The noisy fellow, who turned out to be Jowett, the head carpenter, had the usual complaint. One of his men had dropped a hammer on his foot and broken a toe. Pip was at the other end of the house, but it was his fault.
Jowett refused to continue working while the boy remained on the property. He could not endanger his men, he said.
Darius was strongly tempted to tell the man to leave the property and never come back. A carpenter could be replaced easily. The trouble was, his replacement was all too likely to have the same irrational attitude about Pip.
Instead, Darius told him to go back to work. Then, feeling depressingly like his father, he summoned Tyler into the study.
The plasterer apologized for the disturbance. “I’ll have to get rid of the boy,” he said. “He were a mistake, like the missus says. Only ever brought bad luck to everyone he come near. He’s bad luck to me if no one’ll work near him.”
“I told you I don’t hold with superstition—or tormenting and persecuting children,” Darius said.
“Sir, I can’t stop folk from believing what they believe,” Tyler said.
That was true enough. Darius couldn’t stop them, either.
It was ignorance that bred prejudice and superstition, and ignorance was a good deal more intractable an ailment than it ought to be. It did not respond to facts or logic.
He would simply have to command.
“You may not get rid of the boy for the present,” he told Tyler. “Lord Lithby needs him to exercise the dog.”
“But sir—”
“I shall find other tasks for him,” Darius said. “Make sure the other workmen are aware that he is now in my charge.”
Exactly what he needed. Another responsibility, with complications attached. But he couldn’t abandon the lad.
He told Tyler to prepare an itemized account of what he’d spent on Pip since his articles of indenture were signed. Though the amount would probably be small, it was one more expense Darius could ill afford. Very possibly, legal issues might be involved as well, either with the articles of indenture or with the parish workhouse.
Since he knew nothing about workhouses and orphans and his brother Benedict knew everything, Darius would write to him.

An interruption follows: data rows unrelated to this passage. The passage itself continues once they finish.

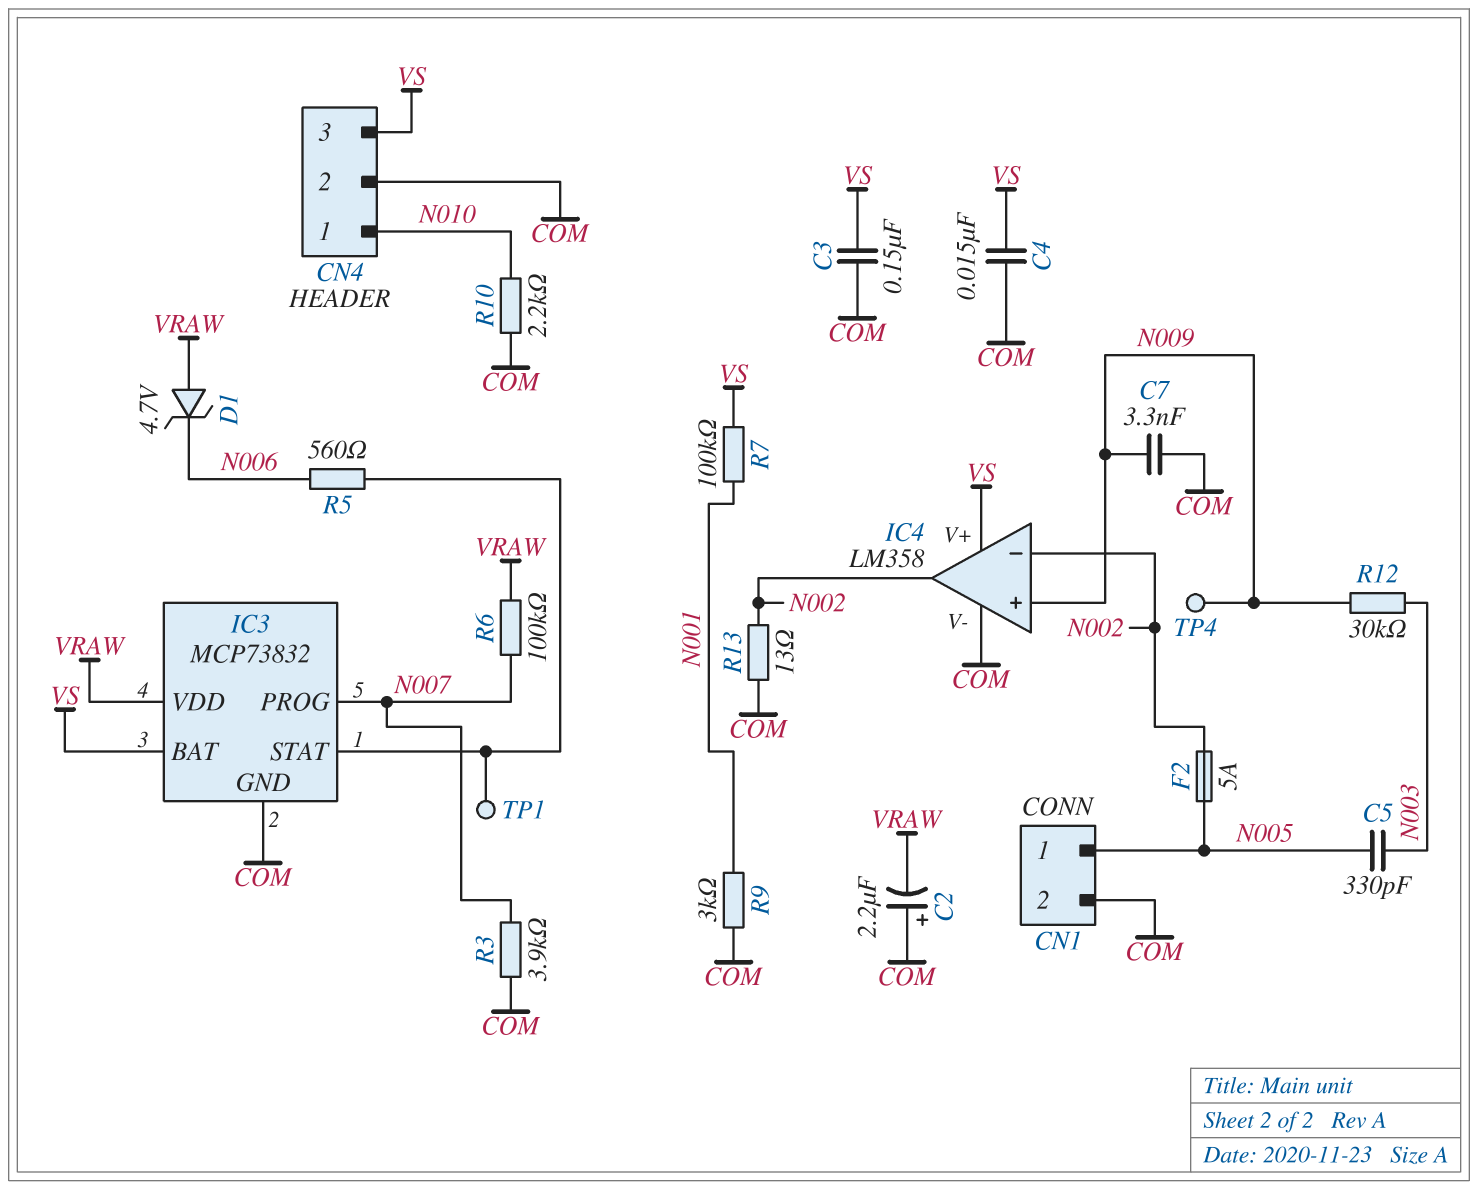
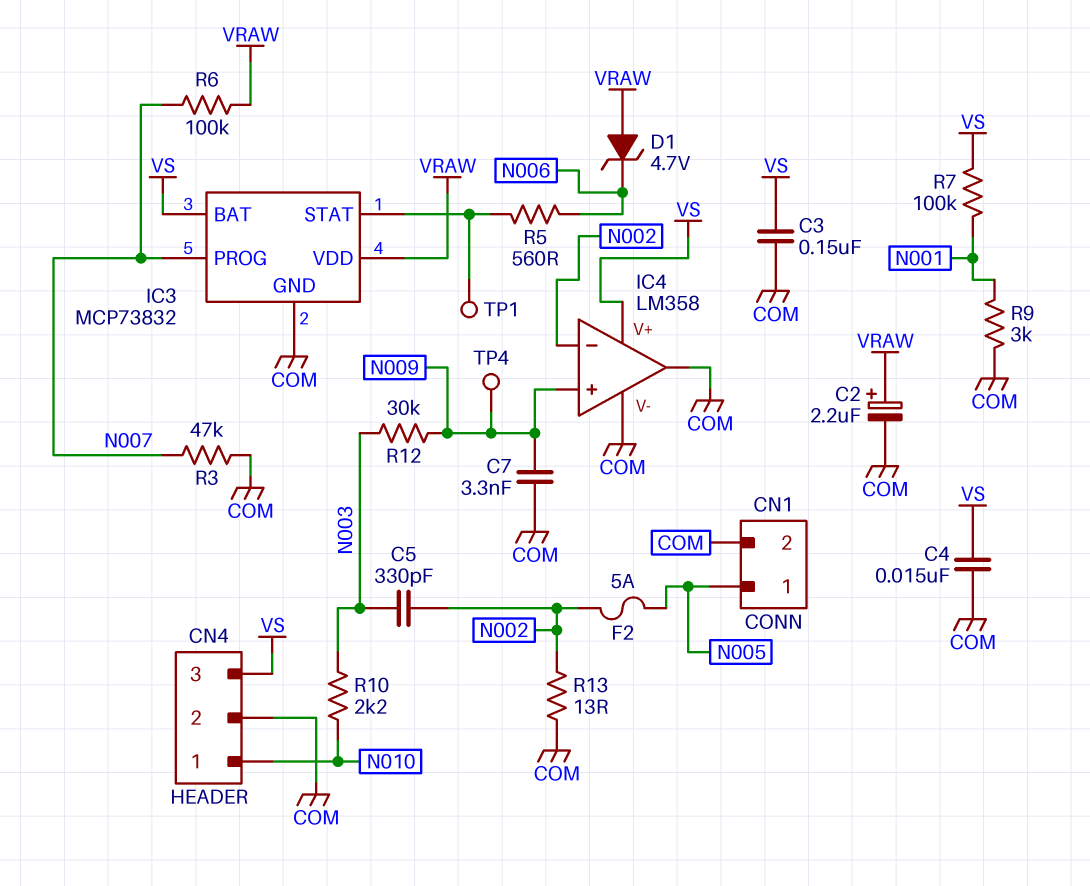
C2: 2.2uF (plus COM, minus VRAW) -> 2.2uF (plus VRAW, minus COM)
C5: 330pF (N003, N005) -> 330pF (N002, N003)
IC4 pin out: N002 -> COM
R3: 3.9k (COM, N007) -> 47k (COM, N007)
R10: 2.2k (COM, N010) -> 2.2k (N003, N010)

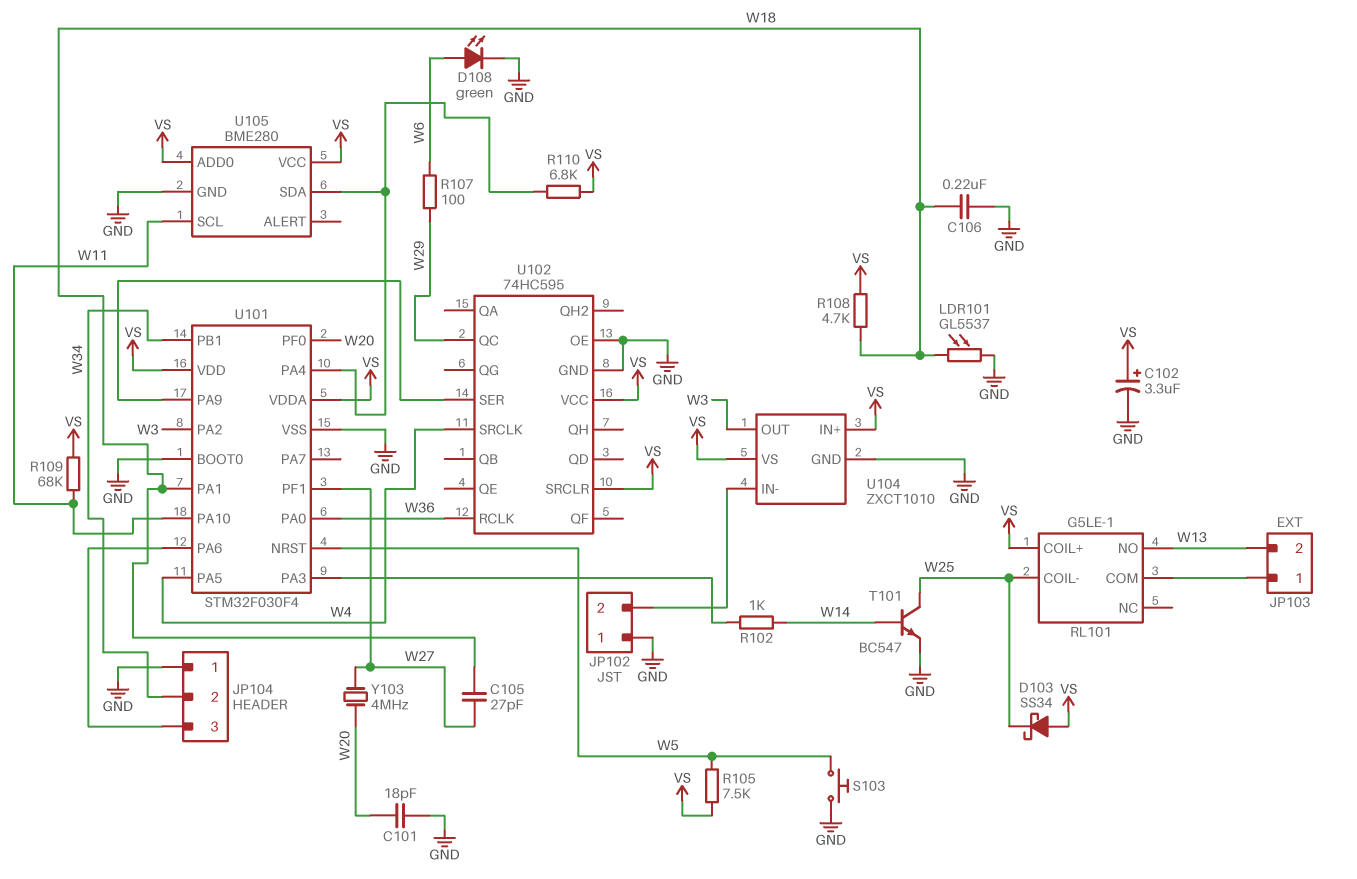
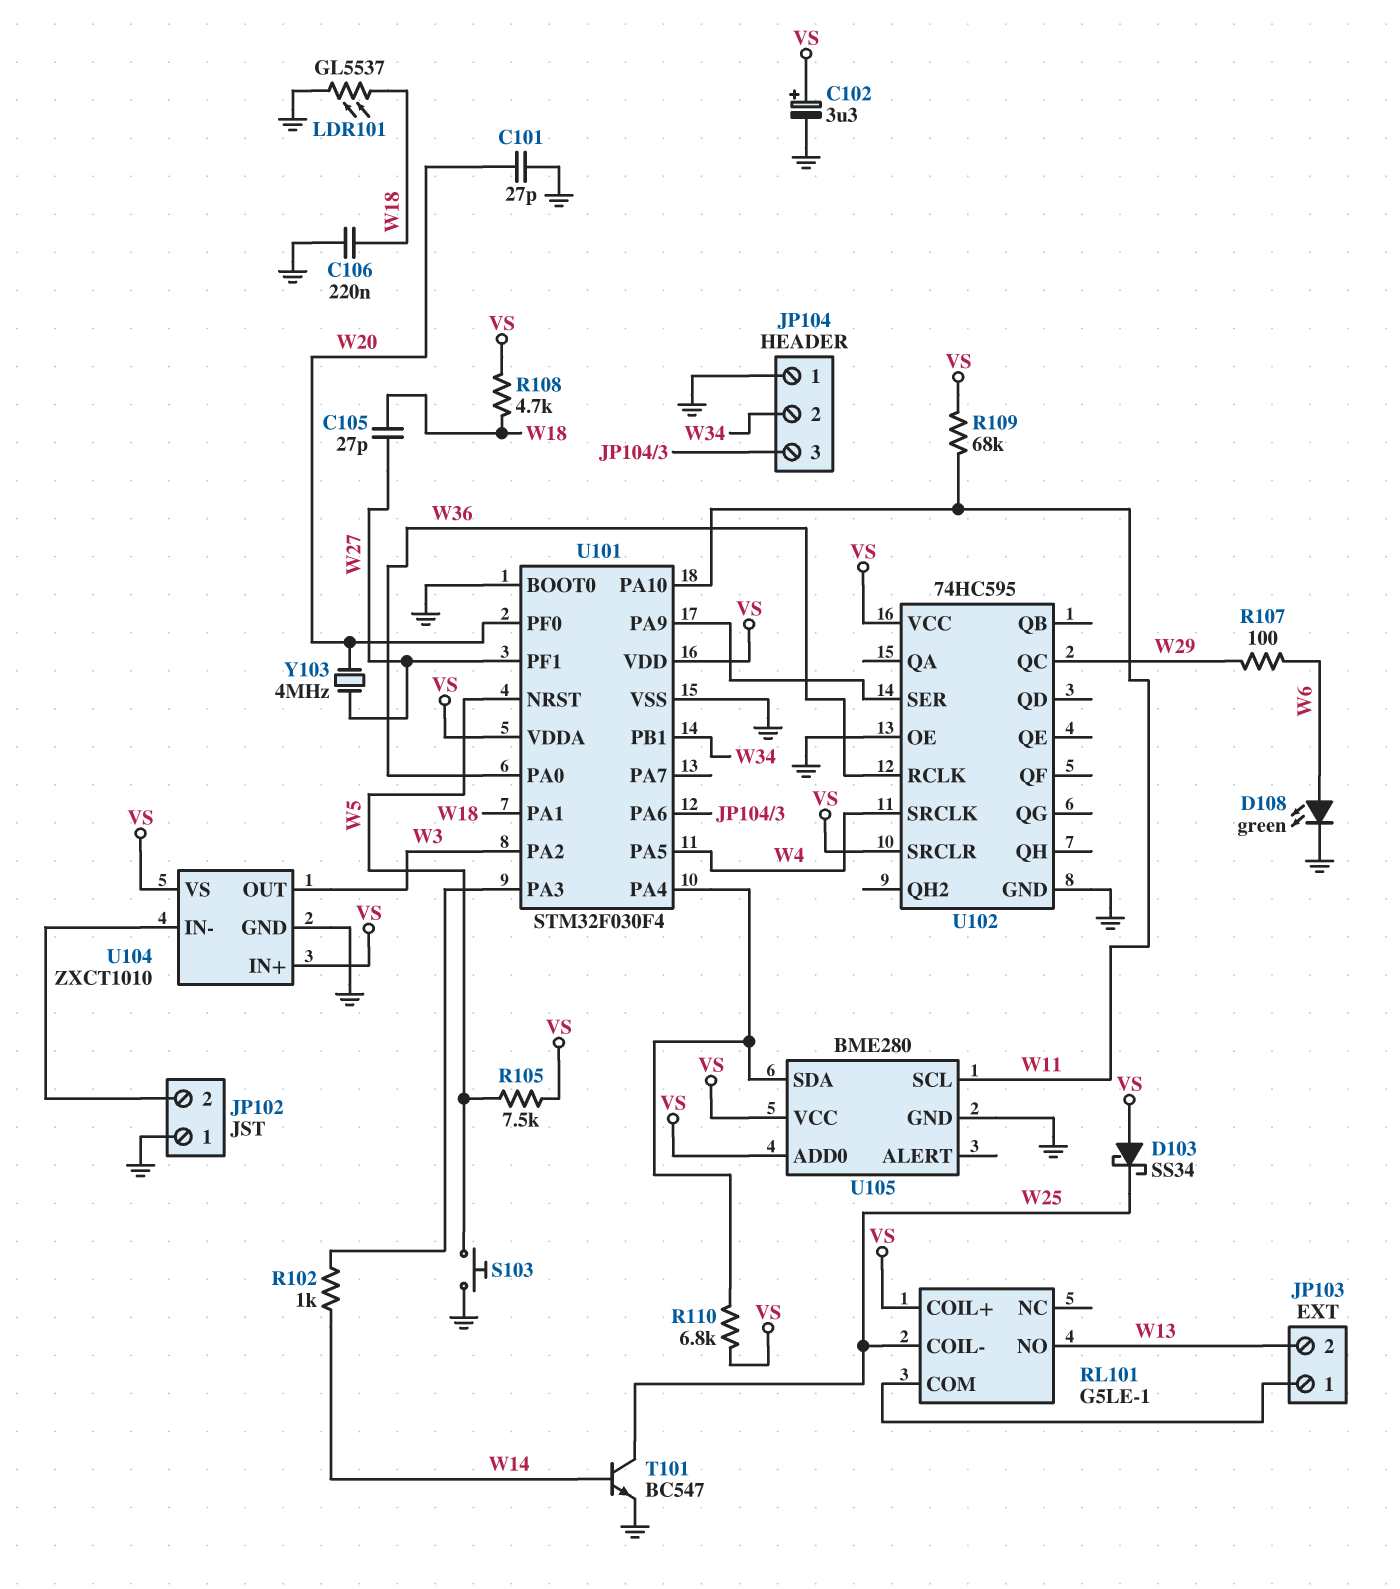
C101: 18pF (GND, W20) -> 27pF (GND, W20)

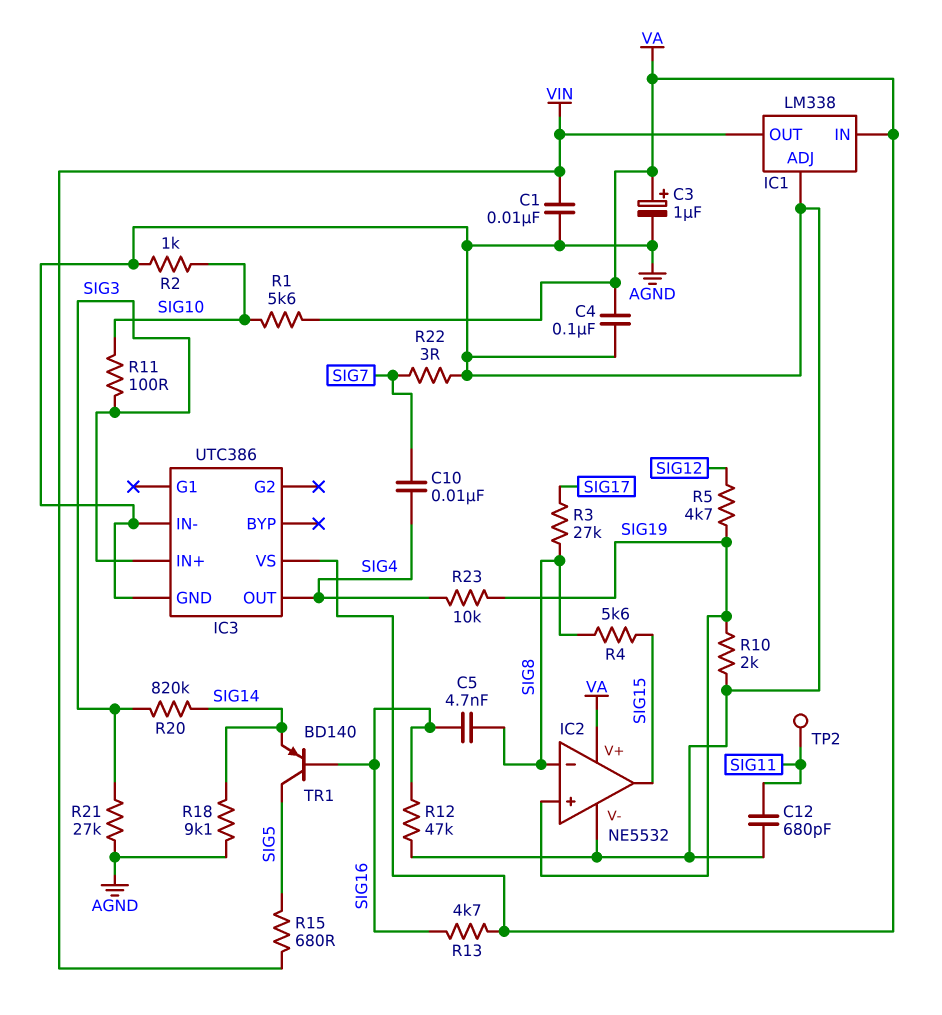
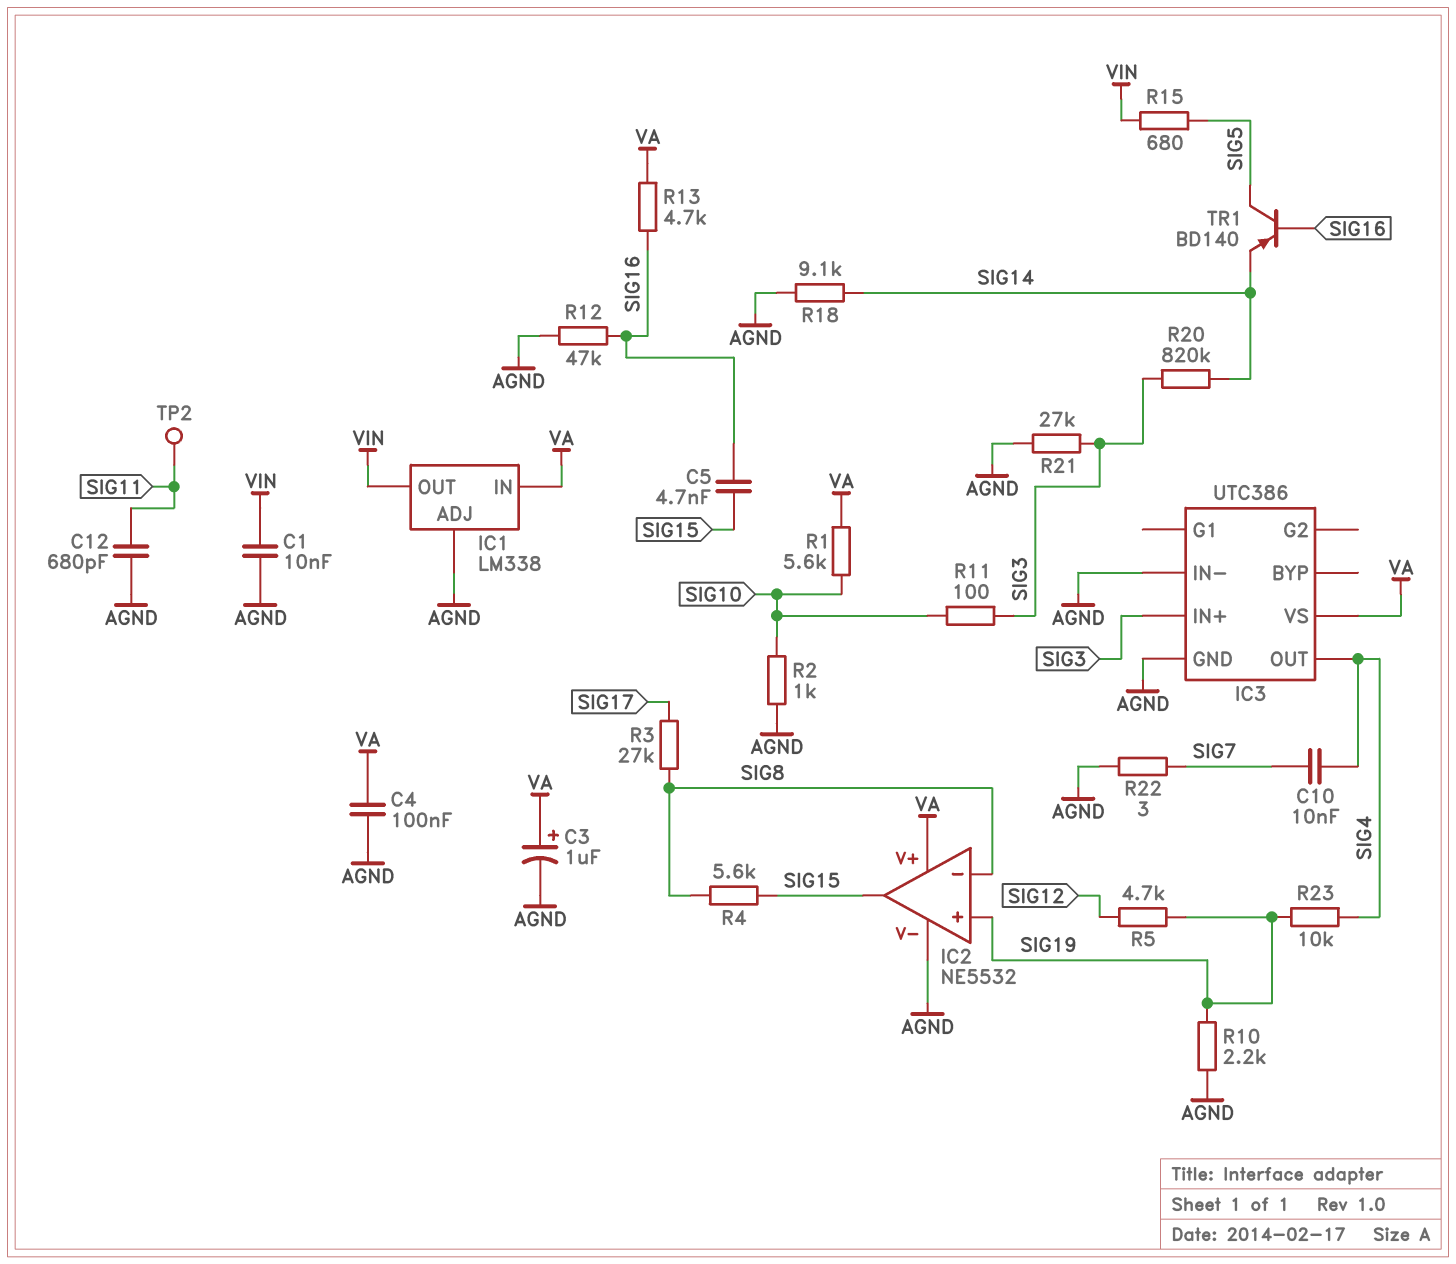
C5: 4.7nF (SIG8, SIG16) -> 4.7nF (SIG15, SIG16)
R10: 2k (AGND, SIG19) -> 2.2k (AGND, SIG19)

To Tyler, meanwhile, Darius pretended to know precisely what he was about. He asked questions about Pip, and wrote the answers down in a businesslike way.
Name: Philip Ogden.
Place of birth: Yorkshire. Possibly the West Riding.
Date of birth: Tyler unable to remember. Believes boy is age eleven “or thereabouts.”
Mother: Unknown.
Father: Unknown.
Note: Both believed to be highborn.
“Leastways, that’s what everyone said, on account of how it was a parson and his wife who adopted him,” Tyler explained.
Clergyman and wife, last name Ogden, of Sheffield, Yorkshire, died “about four years ago” (1818?)
Second adoptive “father”: Samuel Welton, widowed clergyman of Salford, Lancashire, and cousin of Mrs. Ogden. Died December 1820.
Philip Ogden given into the care of Salford parish workhouse in late 1820 or early 1821.
Indentured to Tyler in May 1821.
A short, unhappy history. Darius found no comfort in knowing that the majority of illegitimate children endured worse.
He thought matters over after Tyler left and decided he’d better visit the Salford workhouse. He wanted to make sure he’d encounter no bureaucratic obstacles to breaking the indenture, and to fill in any other missing details he could.
But first he called in Pip and told him he would not be continuing in Tyler’s employ.
The boy looked as though he’d been struck. Something in his expression nagged at Darius’s mind, but he hadn’t time to ponder it. The lad was blinking hard, trying not to cry.
“Come, come,” Darius said bracingly. “I promised I would find a place for you, and I shall. For the present, we’ll see Purchase at the home farm and find out how you can best be of use to him.”
Pip nodded, but the look of utter misery remained.
Feeling unwanted and unloved was not the most agreeable sensation. Being abandoned repeatedly, though it was fate rather than the boy’s doing, could not be pleasant, either.